Every entry below should be returned exactly as it appears, with pictures left out.

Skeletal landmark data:
————————
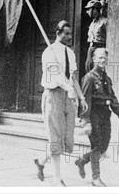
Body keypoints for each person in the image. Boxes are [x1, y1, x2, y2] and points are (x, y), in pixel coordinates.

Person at [34, 20, 88, 187]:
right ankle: (57, 178)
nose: (69, 37)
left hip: (68, 98)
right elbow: (55, 76)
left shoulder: (70, 53)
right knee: (56, 136)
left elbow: (73, 78)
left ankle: (41, 162)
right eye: (66, 33)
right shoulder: (48, 53)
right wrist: (68, 88)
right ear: (58, 33)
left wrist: (81, 97)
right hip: (53, 95)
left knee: (66, 139)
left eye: (70, 34)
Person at [75, 48, 119, 186]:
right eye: (99, 58)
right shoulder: (89, 78)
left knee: (103, 147)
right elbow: (85, 101)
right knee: (97, 145)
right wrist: (86, 121)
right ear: (93, 59)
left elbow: (112, 98)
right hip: (94, 115)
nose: (103, 60)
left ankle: (82, 160)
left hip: (105, 115)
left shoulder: (107, 79)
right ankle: (95, 178)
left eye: (105, 58)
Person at [84, 0, 107, 72]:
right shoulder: (92, 23)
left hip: (100, 48)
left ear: (95, 10)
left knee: (98, 71)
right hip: (91, 49)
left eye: (89, 9)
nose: (87, 12)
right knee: (88, 69)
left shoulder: (105, 22)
————————
Expected output
Body keypoints for each person in the image. Boxes are [x1, y1, x2, y2] and points are (x, y), in pixel coordinates.

Person at [34, 20, 88, 187]:
right ankle: (57, 178)
nose: (69, 37)
left hip: (68, 98)
right elbow: (55, 76)
left shoulder: (70, 53)
right knee: (56, 136)
left elbow: (73, 78)
left ankle: (41, 162)
right eye: (66, 33)
right shoulder: (48, 53)
right wrist: (68, 88)
right ear: (58, 33)
left wrist: (81, 97)
right hip: (53, 95)
left knee: (66, 139)
left eye: (70, 34)
Person at [75, 48, 119, 186]:
right eye: (99, 58)
right shoulder: (89, 78)
left knee: (103, 147)
right elbow: (85, 101)
right knee: (97, 145)
right wrist: (86, 121)
right ear: (93, 59)
left elbow: (112, 98)
right hip: (94, 115)
nose: (103, 60)
left ankle: (82, 160)
left hip: (105, 115)
left shoulder: (107, 79)
right ankle: (95, 178)
left eye: (105, 58)
Person at [84, 0, 107, 72]:
right shoulder: (92, 23)
left hip: (100, 48)
left ear: (95, 10)
left knee: (98, 71)
right hip: (91, 49)
left eye: (89, 9)
nose: (87, 12)
right knee: (88, 69)
left shoulder: (105, 22)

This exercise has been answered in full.